▶ **Work instructions**
Return every line of text in the records below without changing anything, and leave the pictures out.

▶ **Task data**
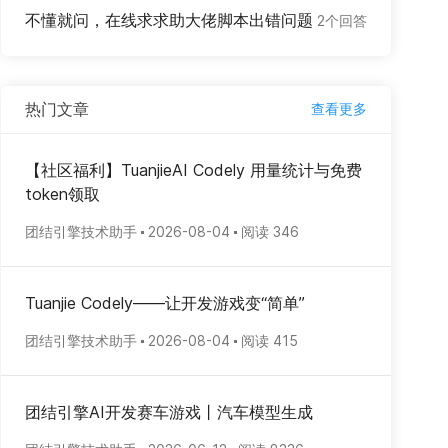
不懂就问，在线求求助大佬脚本出错问题
2个回答
热门文章
查看更多
【社区福利】TuanjieAI Codely 用量统计与免费
token领取
团结引擎技术助手
2026-08-04
阅读 346
Tuanjie Codely——让开发游戏变“简单”
团结引擎技术助手
2026-08-04
阅读 415
团结引擎AI开发赛车游戏丨汽车模型生成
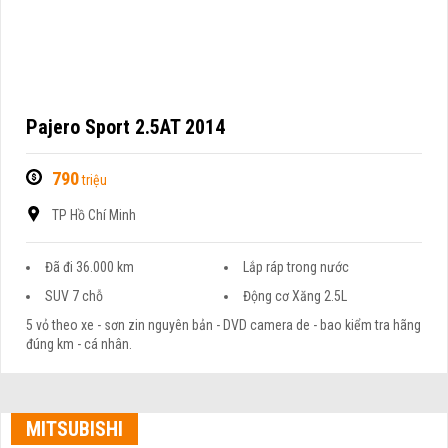
Pajero Sport 2.5AT 2014
790
triệu
TP Hồ Chí Minh
Đã đi 36.000 km
Lắp ráp trong nước
SUV 7 chỗ
Động cơ Xăng 2.5L
5 vỏ theo xe - sơn zin nguyên bản - DVD camera de - bao kiểm tra hãng
đúng km - cá nhân.
MITSUBISHI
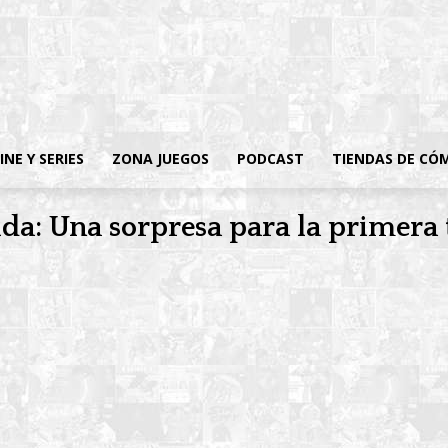
INE Y SERIES
ZONA JUEGOS
PODCAST
TIENDAS DE CÓ
cida: Una sorpresa para la primer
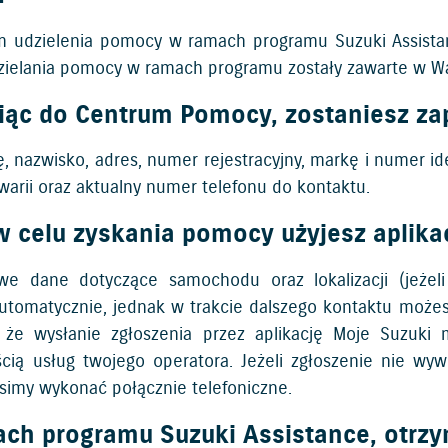
 udzielenia pomocy w ramach programu Suzuki Assista
zielania pomocy w ramach programu zostały zawarte w W
ąc do Centrum Pomocy, zostaniesz zap
, nazwisko, adres, numer rejestracyjny, markę i numer id
warii oraz aktualny numer telefonu do kontaktu.
 w celu zyskania pomocy użyjesz aplika
e dane dotyczące samochodu oraz lokalizacji (jeżel
tomatycznie, jednak w trakcie dalszego kontaktu możes
 że wysłanie zgłoszenia przez aplikację Moje Suzuki
cią usług twojego operatora. Jeżeli zgłoszenie nie 
osimy wykonać połącznie telefoniczne.
ch programu Suzuki Assistance, otrz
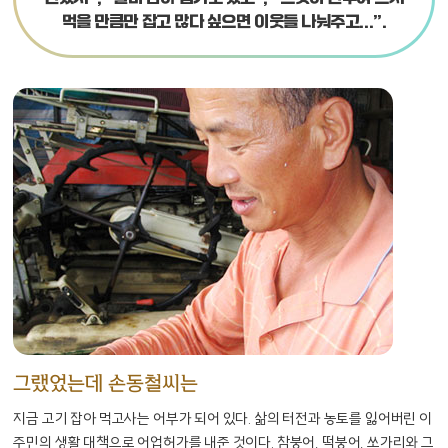
먹을 만큼만 잡고 많다 싶으면 이웃들 나눠주고...”.
그랬었는데 손동철씨는
지금 고기 잡아 먹고사는 어부가 되어 있다. 삶의 터전과 농토를 잃어버린 이
주민의 생활 대책으로 어업허가를 내준 것이다.
참붕어, 떡붕어, 쏘가리와 그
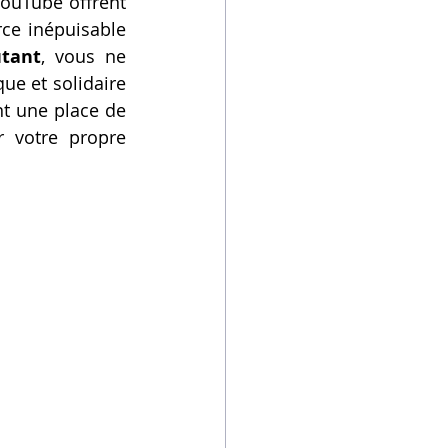
ouTube offrent 
ce inépuisable 
tant
, vous ne 
e et solidaire 
nt une place de 
 votre propre 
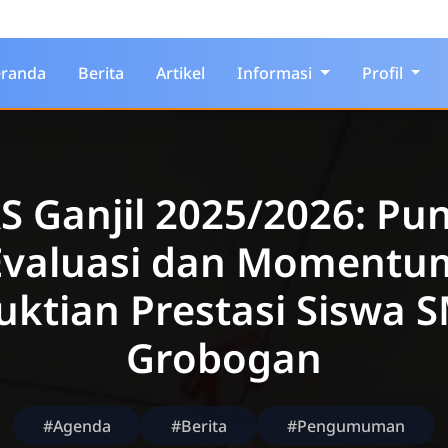
randa
Berita
Artikel
Informasi
Profil
S Ganjil 2025/2026: Pu
Evaluasi dan Momentu
ktian Prestasi Siswa 
Grobogan
#Agenda
#Berita
#Pengumuman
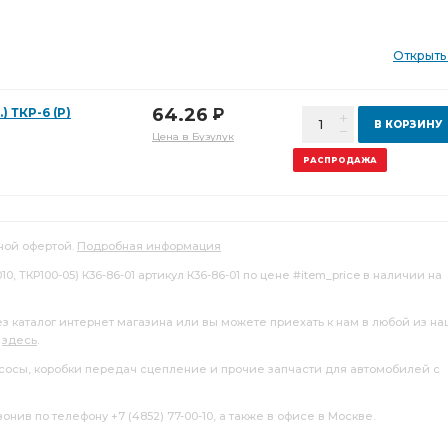
Открыть
64.26
) ТКР-6 (Р)
Р
В КОРЗИНУ
Цена в Бузулук
РАСПРОДАЖА
ной офертой.
Подробная информация
10, ТКР100-05) К36-86-01 артикул К36-86-01 по цене #item_price в наличии на
ез каталог интернет магазина или вы можете приехать к нам в любой из н
я
здесь
.
насосы, коробки передач сцепление и прочие запчасти для автомобилей с
нив по телефону +7 (4852) 77-00-10, а также в офисе в Москве.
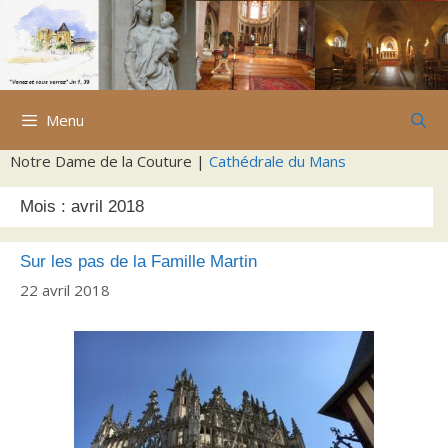
Aller
au
contenu
Menu
Notre Dame de la Couture |
Cathédrale du Mans
Mois :
avril 2018
Sur les pas de la Famille Martin
22 avril 2018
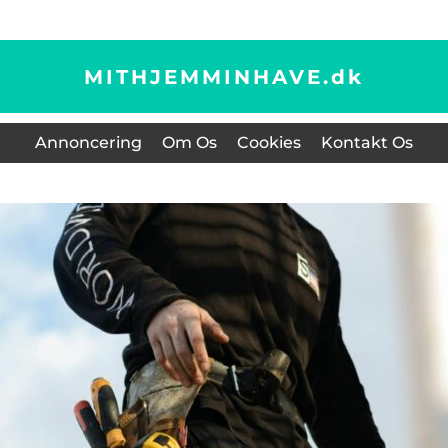
MITHJEMMINHAVE.
dk
Annoncering
Om Os
Cookies
Kontakt Os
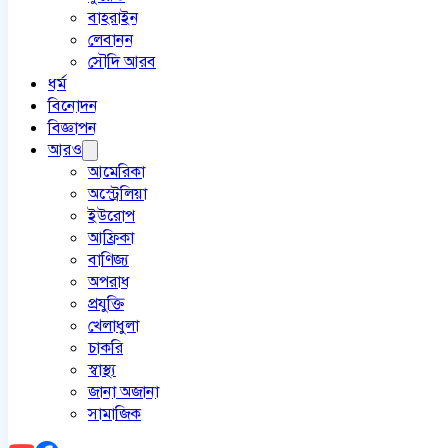
বাহরাইন
লেবানন
সৌদি আরব
ধর্ম
বিনোদন
বিজ্ঞাপন
আরও
আমেরিকা
অস্ট্রেলিয়া
ইউরোপ
আফ্রিকা
বাণিজ্য
অপরাধ
প্রযুক্তি
খেলাধুলা
চাকরি
স্বাস্থ্য
জানা অজানা
সামাজিক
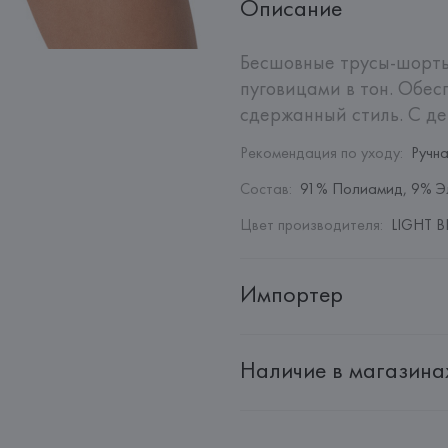
Описание
Бесшовные трусы-шорты
пуговицами в тон. Обе
сдержанный стиль. С де
Рекомендация по уходу
:
Ручн
Состав
:
91% Полиамид, 9% Э
Цвет производителя
:
LIGHT BL
Импортер
Импортер: 
Общество с дополн
Наличие в магазина
Адрес: 
Республика Беларусь, 2
Производитель: 
EUROFIEL CO
Адрес: 
ИСПАНИЯ, 
EUROFIEL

▶ **Worked solution**
不懂就问，在线求求助大佬脚本出错问题
2个回答
热门文章
查看更多
【社区福利】TuanjieAI Codely 用量统计与免费
token领取
团结引擎技术助手
2026-08-04
阅读 346
Tuanjie Codely——让开发游戏变“简单”
团结引擎技术助手
2026-08-04
阅读 415
团结引擎AI开发赛车游戏丨汽车模型生成
Pajero Sport 2.5AT 2014
790
triệu
TP Hồ Chí Minh
Đã đi 36.000 km
Lắp ráp trong nước
SUV 7 chỗ
Động cơ Xăng 2.5L
5 vỏ theo xe - sơn zin nguyên bản - DVD camera de - bao kiểm tra hãng
đúng km - cá nhân.
MITSUBISHI
INE Y SERIES
ZONA JUEGOS
PODCAST
TIENDAS DE CÓ
cida: Una sorpresa para la primer
 udzielenia pomocy w ramach programu Suzuki Assista
zielania pomocy w ramach programu zostały zawarte w W
ąc do Centrum Pomocy, zostaniesz zap
, nazwisko, adres, numer rejestracyjny, markę i numer id
warii oraz aktualny numer telefonu do kontaktu.
 w celu zyskania pomocy użyjesz aplika
e dane dotyczące samochodu oraz lokalizacji (jeżel
tomatycznie, jednak w trakcie dalszego kontaktu możes
 że wysłanie zgłoszenia przez aplikację Moje Suzuki
cią usług twojego operatora. Jeżeli zgłoszenie nie 
osimy wykonać połącznie telefoniczne.
ch programu Suzuki Assistance, otrz
먹을 만큼만 잡고 많다 싶으면 이웃들 나눠주고...”.
그랬었는데 손동철씨는
지금 고기 잡아 먹고사는 어부가 되어 있다. 삶의 터전과 농토를 잃어버린 이
주민의 생활 대책으로 어업허가를 내준 것이다.
참붕어, 떡붕어, 쏘가리와 그
ouTube offrent 
ce inépuisable 
tant
, vous ne 
e et solidaire 
nt une place de 
 votre propre 
randa
Berita
Artikel
Informasi
Profil
S Ganjil 2025/2026: Pu
Evaluasi dan Momentu
ktian Prestasi Siswa 
Grobogan
#Agenda
#Berita
#Pengumuman
Открыть
64.26
) ТКР-6 (Р)
Р
В КОРЗИНУ
Цена в Бузулук
РАСПРОДАЖА
ной офертой.
Подробная информация
10, ТКР100-05) К36-86-01 артикул К36-86-01 по цене #item_price в наличии на
ез каталог интернет магазина или вы можете приехать к нам в любой из н
я
здесь
.
насосы, коробки передач сцепление и прочие запчасти для автомобилей с
нив по телефону +7 (4852) 77-00-10, а также в офисе в Москве.
Aller
au
contenu
Menu
Notre Dame de la Couture |
Cathédrale du Mans
Mois :
avril 2018
Sur les pas de la Famille Martin
22 avril 2018
MITHJEMMINHAVE.
dk
Annoncering
Om Os
Cookies
Kontakt Os
বাহরাইন
লেবানন
সৌদি আরব
ধর্ম
বিনোদন
বিজ্ঞাপন
আরও
আমেরিকা
অস্ট্রেলিয়া
ইউরোপ
আফ্রিকা
বাণিজ্য
অপরাধ
প্রযুক্তি
খেলাধুলা
চাকরি
স্বাস্থ্য
জানা অজানা
সামাজিক
Описание
Бесшовные трусы-шорты
пуговицами в тон. Обе
сдержанный стиль. С де
Рекомендация по уходу
:
Ручн
Состав
:
91% Полиамид, 9% Э
Цвет производителя
:
LIGHT BL
Импортер
Импортер: 
Общество с дополн
Наличие в магазина
Адрес: 
Республика Беларусь, 2
Производитель: 
EUROFIEL CO
Адрес: 
ИСПАНИЯ, 
EUROFIEL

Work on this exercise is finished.